EXERCISE:
What needs reproducing is the run of lines in the data below starting at the line with "Someone put down the mancuerna" and ending at the line with "Someone put down the plato", both ends included. Copy it exactly, without pictures, and add nothing.
Start of RECORDS
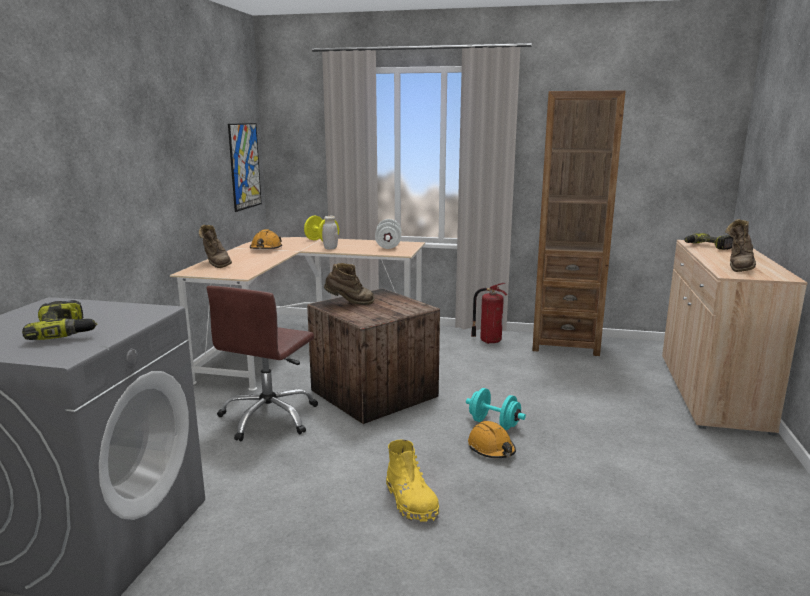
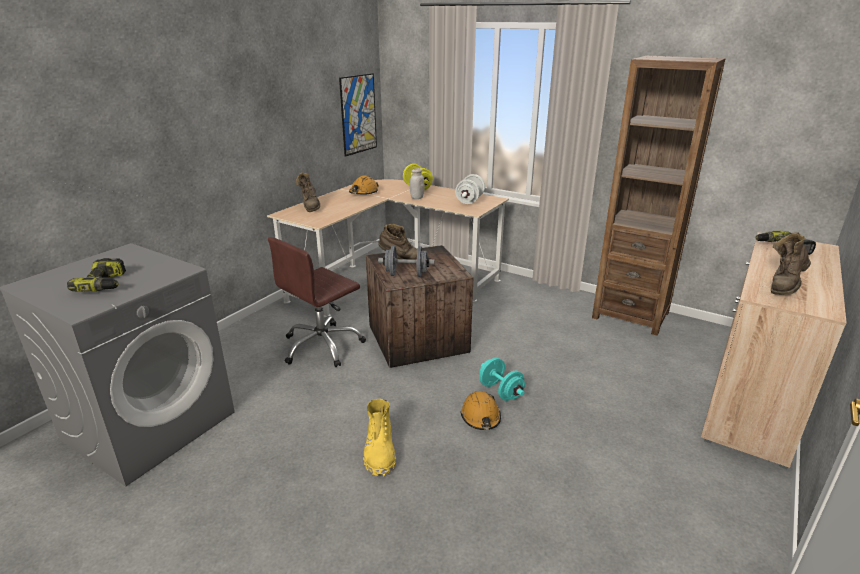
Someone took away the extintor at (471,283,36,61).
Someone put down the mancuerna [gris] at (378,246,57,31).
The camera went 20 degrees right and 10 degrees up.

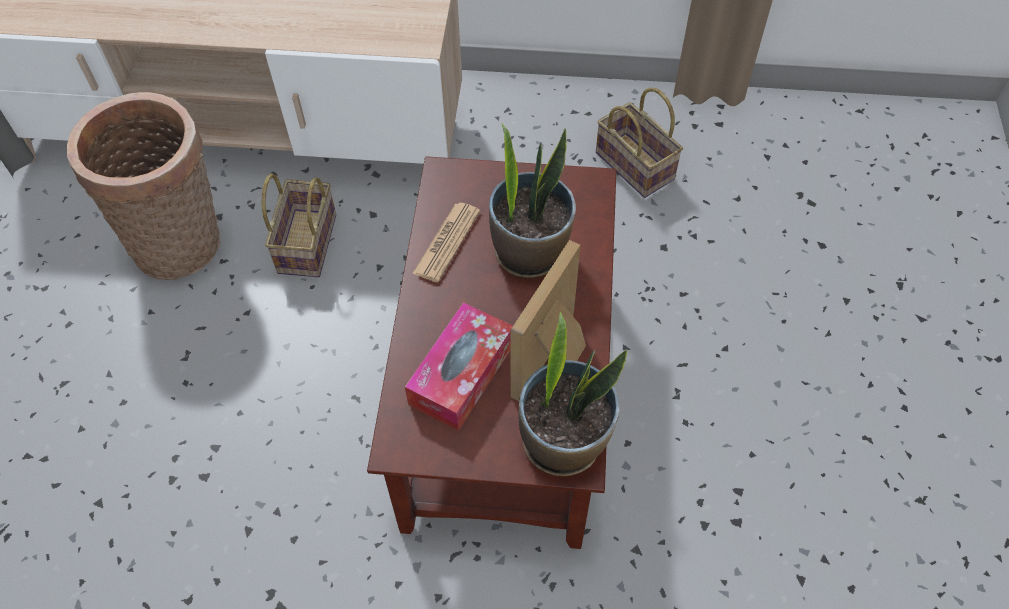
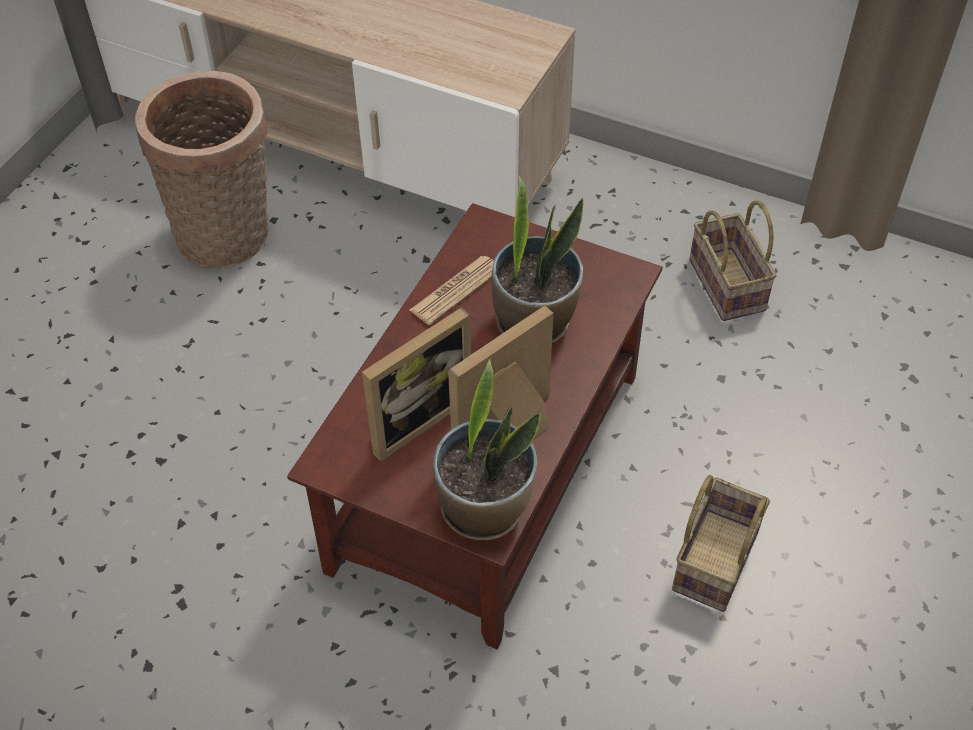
Someone carried the cesta from (262,173,74,104) to (672,475,98,137).
Someone swapped the caja de pañuelos at (405,302,108,129) for the portarretratos at (362,307,109,155).
The camera went 20 degrees right and 5 degrees down.

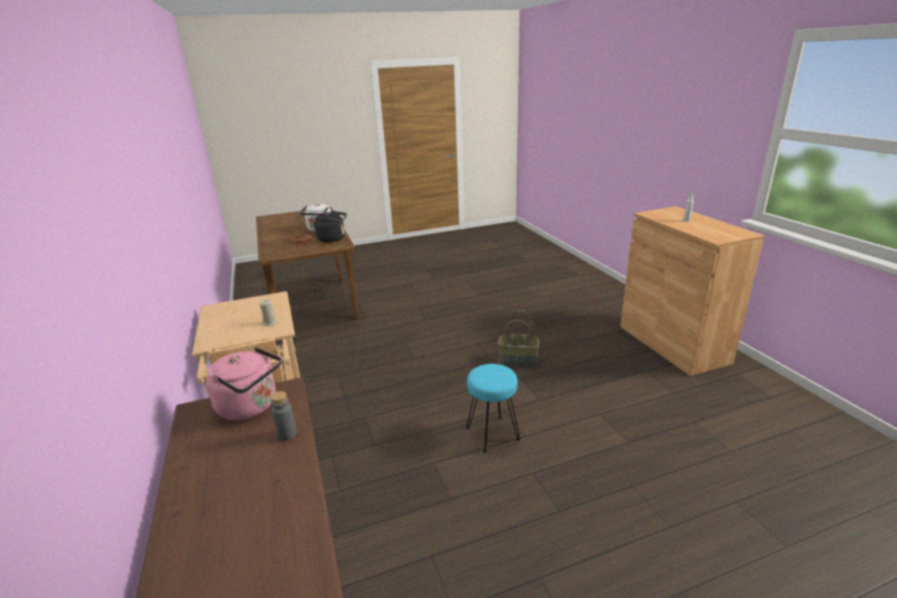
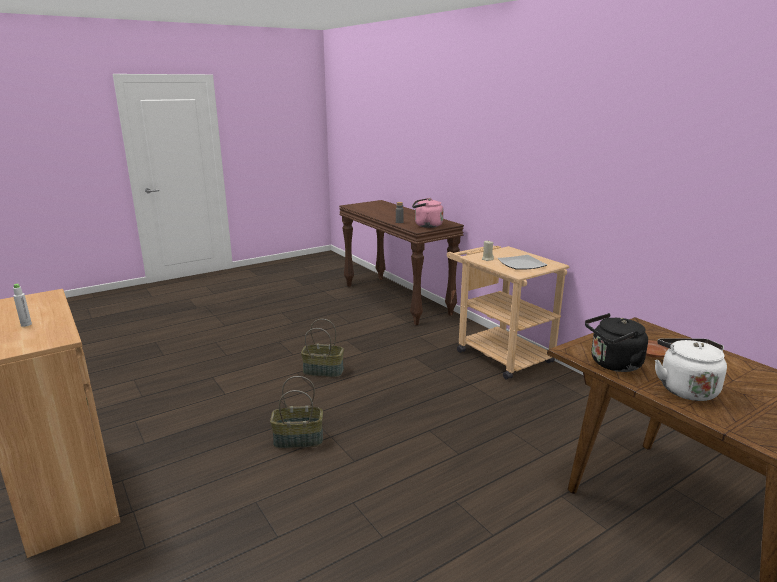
Someone put down the plato at (498,255,49,15).
Someone swapped the taburete [turquesa] at (466,364,54,89) for the cesta at (301,319,43,58).
The camera went 165 degrees right and 5 degrees down.

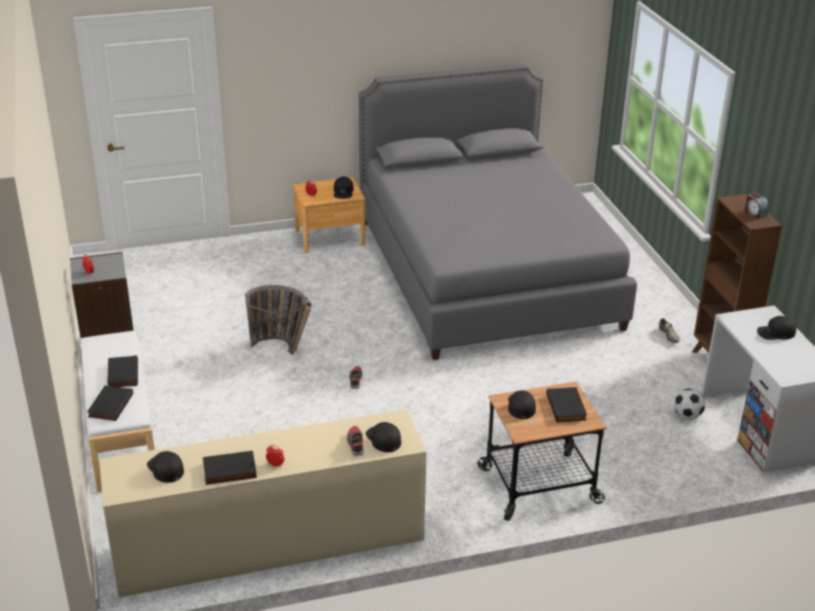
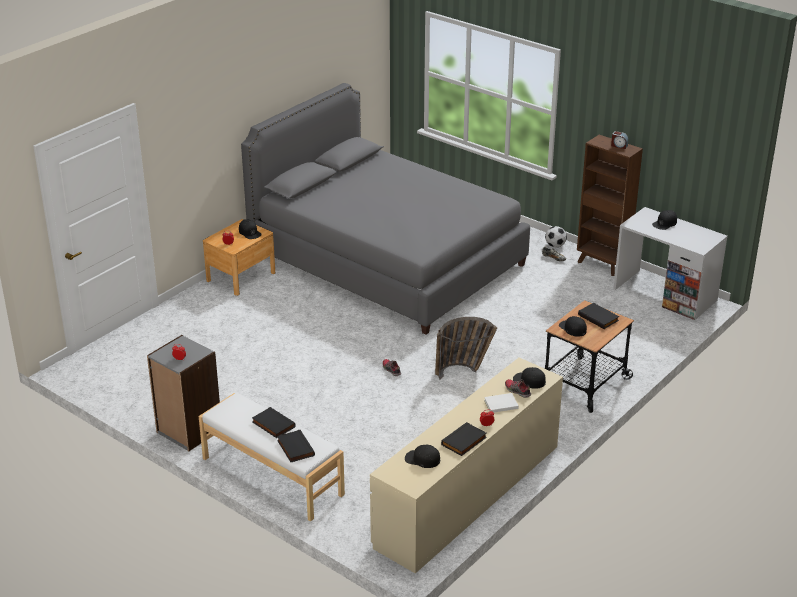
Someone put down the libro [blanco] at (484,393,35,19).
Someone carried the cesta from (245,285,67,70) to (435,317,62,62).
Someone carried the balón de fútbol from (674,389,31,30) to (545,226,22,22).
The camera went 35 degrees left and 0 degrees up.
End of RECORDS
EXERCISE RESPONSE:
Someone put down the mancuerna [gris] at (378,246,57,31).
The camera went 20 degrees right and 10 degrees up.

Someone carried the cesta from (262,173,74,104) to (672,475,98,137).
Someone swapped the caja de pañuelos at (405,302,108,129) for the portarretratos at (362,307,109,155).
The camera went 20 degrees right and 5 degrees down.

Someone put down the plato at (498,255,49,15).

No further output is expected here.